Rao Jingyou, Wang Mingsen, Howard Matthew, Coyote-Maestas Willow, Pimentel Harold
Department of Computer Science, UCLA, Los Angeles, CA, USA.
Department of Mathematics, Baruch College, CUNY, New York City, NY, USA.
bioRxiv. 2025 Aug 4:2025.08.01.667517. doi: 10.1101/2025.08.01.667517.

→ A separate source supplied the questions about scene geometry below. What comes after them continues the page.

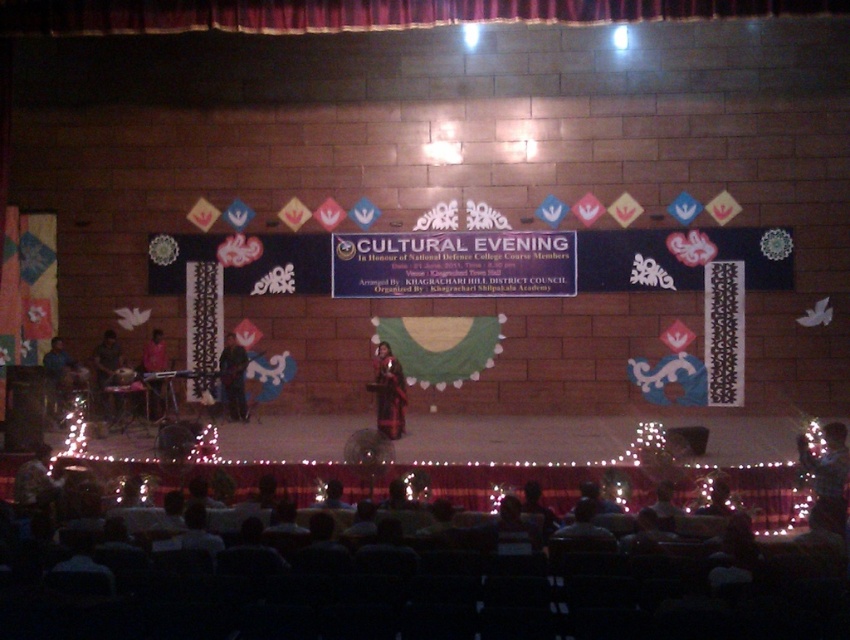
Question: Can you confirm if dark blue fabric at center is wider than blue fabric at stage left?

Choices:
 (A) yes
 (B) no

Answer: (B)

Question: Based on their relative distances, which object is nearer to the dark red fabric dress at center?

Choices:
 (A) matte black keyboard at center
 (B) velvet red curtain at upper center
 (C) blue fabric at stage left
 (D) pink fabric at stage left

Answer: (D)

Question: Does velvet red curtain at upper center have a smaller size compared to dark blue fabric at center?

Choices:
 (A) no
 (B) yes

Answer: (A)

Question: Does silky black dress at center come in front of matte black keyboard at center?

Choices:
 (A) yes
 (B) no

Answer: (A)

Question: Which of the following is the closest to the observer?

Choices:
 (A) silky black dress at center
 (B) blue fabric at stage left
 (C) matte black keyboard at center

Answer: (A)

Question: Which object is positioned farthest from the pink fabric at stage left?

Choices:
 (A) blue fabric at stage left
 (B) velvet red curtain at upper center

Answer: (B)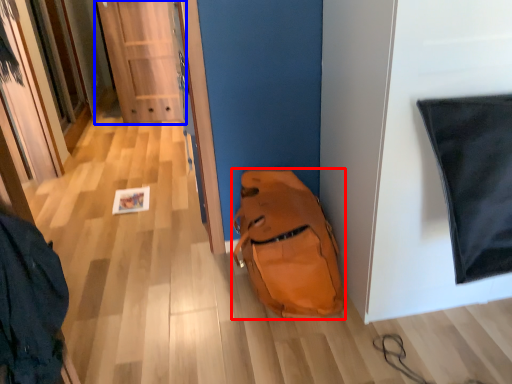
Question: Which point is further to the camera, backpack (highlighted by a red box) or door (highlighted by a blue box)?

Choices:
 (A) backpack
 (B) door

Answer: (B)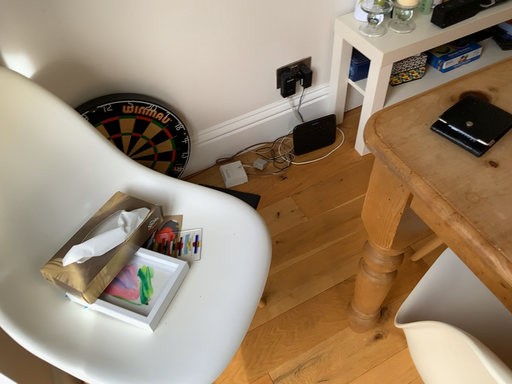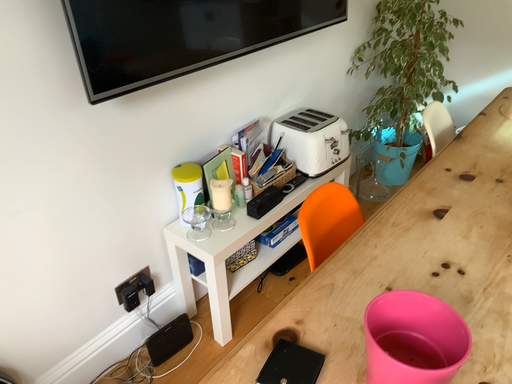
Question: Which way did the camera rotate in the video?

Choices:
 (A) rotated right
 (B) rotated left

Answer: (A)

Multi-phenotype deep mutational scanning (DMS) experiments provide a powerful means to dissect how protein variants affect different layers of molecular function, such as abundance, surface expression, and ligand binding. When these phenotypes are connected through a molecular pathway, interpreting variant effects becomes challenging because downstream phenotypes often reflect both direct and indirect consequences of mutation. We introduce Cosmos, a Bayesian framework for residue-level causal inference in multi-phenotype DMS data. Cosmos addresses three key questions: (1) whether a causal relationship exists between two phenotypes; (2) the strength of that relationship; and (3) the expected downstream phenotype if the upstream phenotype were normalized, enabling counterfactual interpretation. The framework uses position-level aggregation and Bayesian model selection to infer interpretable causal structures, without requiring phenotype-specific biophysical assumptions. We apply Cosmos to three datasets-Kir2.1 (abundance and surface expression), PSD95-PDZ3 (abundance and CRIPT binding), and KRAS (abundance and RAF1-RBD binding) and show that it effectively distinguishes direct from indirect functional effects. Across these applications, Cosmos provides a generalizable and interpretable approach to disentangle causal relationships in high-throughput protein functional screens.
多表型深度突变扫描(DMS)实验提供了一种强大的方法,用于剖析蛋白质变体如何影响分子功能的不同层面,如丰度、表面表达和配体结合。当这些表型通过分子途径相互关联时,解释变体效应就变得具有挑战性,因为下游表型往往反映了突变的直接和间接后果。我们引入了Cosmos,这是一个用于多表型DMS数据中残基水平因果推断的贝叶斯框架。Cosmos解决了三个关键问题:(1)两种表型之间是否存在因果关系;(2)这种关系的强度;(3)如果上游表型被归一化,预期的下游表型是什么,从而实现反事实解释。该框架使用位置水平聚合和贝叶斯模型选择来推断可解释的因果结构,而无需特定于表型的生物物理假设。我们将Cosmos应用于三个数据集——Kir2.1(丰度和表面表达)、PSD95-PDZ3(丰度和CRIPT结合)以及KRAS(丰度和RAF1-RBD结合),结果表明它能够有效地区分直接和间接功能效应。在这些应用中,Cosmos提供了一种可推广且可解释的方法,用于在高通量蛋白质功能筛选中理清因果关系。